Doch was in dieser Debatte in meinen Augen überhaupt fehlt, ist die Frage des Outsourcing. Man kann diese Sache anderswo machen und sie dann rechtzeitig zurückbringen, und sie in ein paar Wochen oder ein paar Monaten aufbauen. Dann hat man genügend Kapazität, um auf eigenem Boden hoch angereichertes Uran zu produzieren. Wenn man in der Geschichte etwas zurück geht, dann sieht man, daß der Iran in dem Tempo, mit dem er die ein paar tausend Zentrifugen in Fordow baute, drei bis vier Kisten in einem Monat geschafft hat. Wenn man nun diese besonders starken Zentrifugen bekommen hat, dann können sie nach wenigen Monaten in Betrieb gehen; die dazu im übrigen nötigen Vorkehrungen sind vorhanden. Das sollten wir im Kopf behalten; ich glaube, das ist eine der wichtigsten Maßregeln. 
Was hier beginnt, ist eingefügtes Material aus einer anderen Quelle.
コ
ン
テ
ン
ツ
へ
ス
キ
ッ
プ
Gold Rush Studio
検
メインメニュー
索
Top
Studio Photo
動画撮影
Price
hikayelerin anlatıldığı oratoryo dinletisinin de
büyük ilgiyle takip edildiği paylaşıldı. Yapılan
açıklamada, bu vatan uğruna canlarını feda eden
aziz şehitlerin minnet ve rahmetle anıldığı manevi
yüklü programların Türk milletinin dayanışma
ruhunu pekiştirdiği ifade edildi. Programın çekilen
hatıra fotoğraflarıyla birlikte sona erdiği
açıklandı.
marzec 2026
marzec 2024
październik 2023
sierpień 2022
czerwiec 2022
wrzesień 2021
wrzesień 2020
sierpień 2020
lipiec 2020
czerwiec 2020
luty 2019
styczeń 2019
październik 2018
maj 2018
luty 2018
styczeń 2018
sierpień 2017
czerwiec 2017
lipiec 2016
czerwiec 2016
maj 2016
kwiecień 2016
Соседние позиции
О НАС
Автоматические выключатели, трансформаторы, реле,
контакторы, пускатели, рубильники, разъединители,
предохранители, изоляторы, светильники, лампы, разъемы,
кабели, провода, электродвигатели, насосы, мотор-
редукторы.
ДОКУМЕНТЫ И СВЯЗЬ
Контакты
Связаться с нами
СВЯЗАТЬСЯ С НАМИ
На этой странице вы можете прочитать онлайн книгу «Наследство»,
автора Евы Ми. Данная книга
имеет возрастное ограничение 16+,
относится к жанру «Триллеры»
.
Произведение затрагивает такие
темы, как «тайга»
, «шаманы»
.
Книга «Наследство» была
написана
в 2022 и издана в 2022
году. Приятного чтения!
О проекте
Wenn wir nun auf das Jahr 10 kommen, so muß ich sagen, daß Präsident Obama hier sehr ehrlich war. Er sagte, darnach werde sich die für den Durchbruch nötige Zeit verringern, je nachdem, wieviel angereichertes Uran produziert werde, denn der Iran könne dann Zentrifugen in jeder Zahl installieren. Es bleibt immer noch die Frage, wie viel niedrig angereichertes Uran produziert werden kann, aber dennoch wird es ein ganz anderes Spiel sein. Dann gehen Sie in das Jahr 15: Dann wird es für das niedrig angereicherte Uran keine wirklichen Einschränkungen mehr geben, aber was die Leute in dieser Debatte in meinen Augen weithin vergessen haben, das ist der Forschungsreaktor in Arak – dem Verdacht nach die andere Möglichkeit, Material für Atomwaffen zu produzieren – Plutonium. 
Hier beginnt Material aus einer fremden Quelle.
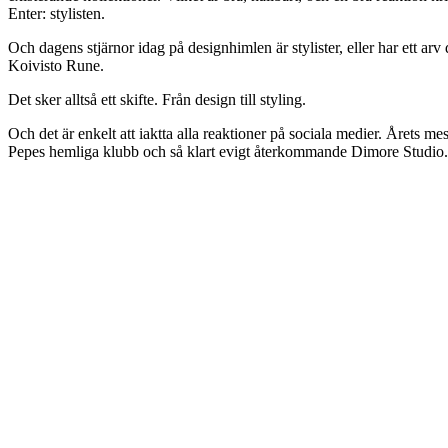
Enter: stylisten.
Och dagens stjärnor idag på designhimlen är stylister, eller har ett 
Koivisto Rune.
Det sker alltså ett skifte. Från design till styling.
Och det är enkelt att iaktta alla reaktioner på sociala medier. Årets 
Pepes hemliga klubb och så klart evigt återkommande Dimore Studio.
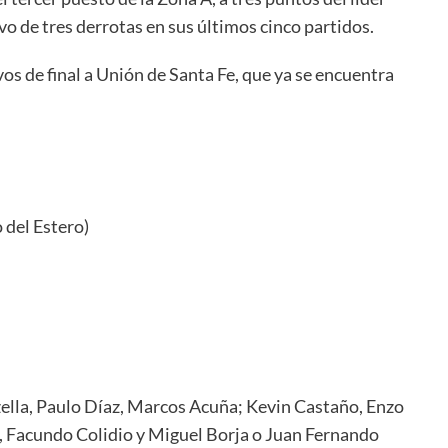
ivo de tres derrotas en sus últimos cinco partidos.
vos de final a Unión de Santa Fe, que ya se encuentra
 del Estero)
lla, Paulo Díaz, Marcos Acuña; Kevin Castaño, Enzo
, Facundo Colidio y Miguel Borja o Juan Fernando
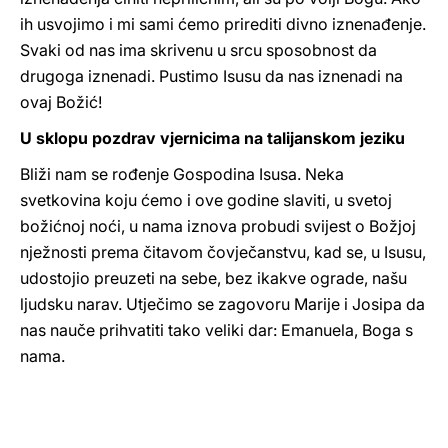
ih usvojimo i mi sami ćemo prirediti divno iznenađenje.
Svaki od nas ima skrivenu u srcu sposobnost da
drugoga iznenadi. Pustimo Isusu da nas iznenadi na
ovaj Božić!
U sklopu pozdrav vjernicima na talijanskom jeziku
Bliži nam se rođenje Gospodina Isusa. Neka
svetkovina koju ćemo i ove godine slaviti, u svetoj
božićnoj noći, u nama iznova probudi svijest o Božjoj
nježnosti prema čitavom čovječanstvu, kad se, u Isusu,
udostojio preuzeti na sebe, bez ikakve ograde, našu
ljudsku narav. Utječimo se zagovoru Marije i Josipa da
nas nauče prihvatiti tako veliki dar: Emanuela, Boga s
nama.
Tatsächlich werden alle Einschränkungen nach 15 Jahren verschwunden sein, denn, ja, der Reaktor in Arak ist verändert worden, aber es besteht keine Einschränkung des Unternehmens, einen weiteren Schwerwasserreaktor zu bauen. Das ist ein vollkommen offenes Feld. 
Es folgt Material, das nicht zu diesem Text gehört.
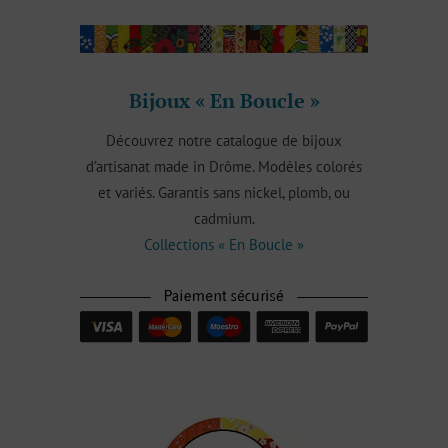
Bijoux « En Boucle »
Découvrez notre catalogue de bijoux
d’artisanat made in Drôme. Modèles colorés
et variés. Garantis sans nickel, plomb, ou
cadmium.
Collections « En Boucle »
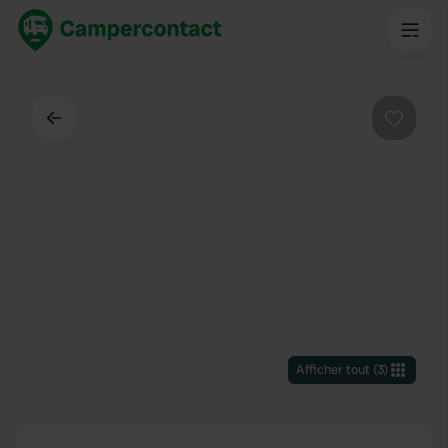
Dos
Préféré
Afficher tout
(
3
)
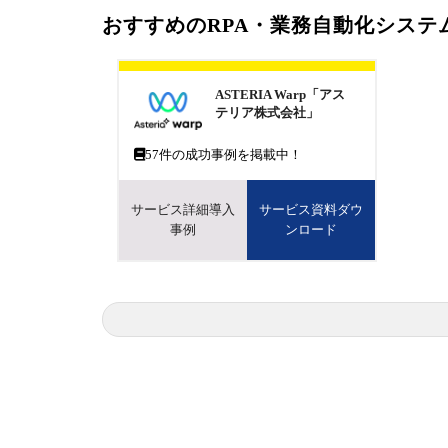
おすすめのRPA・業務自動化システ
ASTERIA Warp「アス
テリア株式会社」
57
件の成功事例を掲載中！
サービス詳細導入
サービス資料ダウ
事例
ンロード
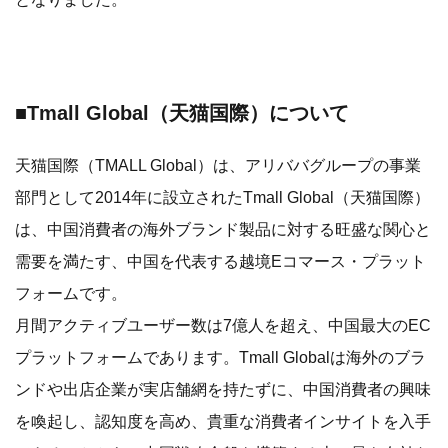
■Tmall Global（天猫国際）について
天猫国際（TMALL Global）は、アリババグループの事業
部門として2014年に設立されたTmall Global（天猫国際）
は、中国消費者の海外ブランド製品に対する旺盛な関心と
需要を満たす、中国を代表する越境Eコマース・プラット
フォームです。
月間アクティブユーザー数は7億人を超え、中国最大のEC
プラットフォームであります。Tmall Globalは海外のブラ
ンドや出店企業が実店舗網を持たずに、中国消費者の興味
を喚起し、認知度を高め、貴重な消費者インサイトを入手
Zum Schluß möchte ich sagen: Es kann zu einer Meinungsverschiedenheit in bezug auf die Beständigkeit dieses Abkommens kommen. Denn wenn man auf die letzten zwei oder drei Tage sieht, so haben Herr Araqchi und andere gesagt, tatsächlich bestehe keine Beständigkeit. Es ist wichtig für uns zu verstehen: Wenn die iranische Verpflichtung, gebrauchtes Brennmaterial nicht wieder zu verwenden, endet, werden sie auch dann noch, nach 25 oder 15 Jahren das gesamte gebrauchte Material mit Rücksicht auf die Beständigkeit aus dem Iran schicken?

Ich denke, ich höre mit diesen Fragen auf. Ich würde besonders gern hören, was Bruno auf der linken Seite sagt – ob er meine Ansichten teilt. Ich würde jede Frage begrüßen, die Sie zu dieser Angelegenheit haben.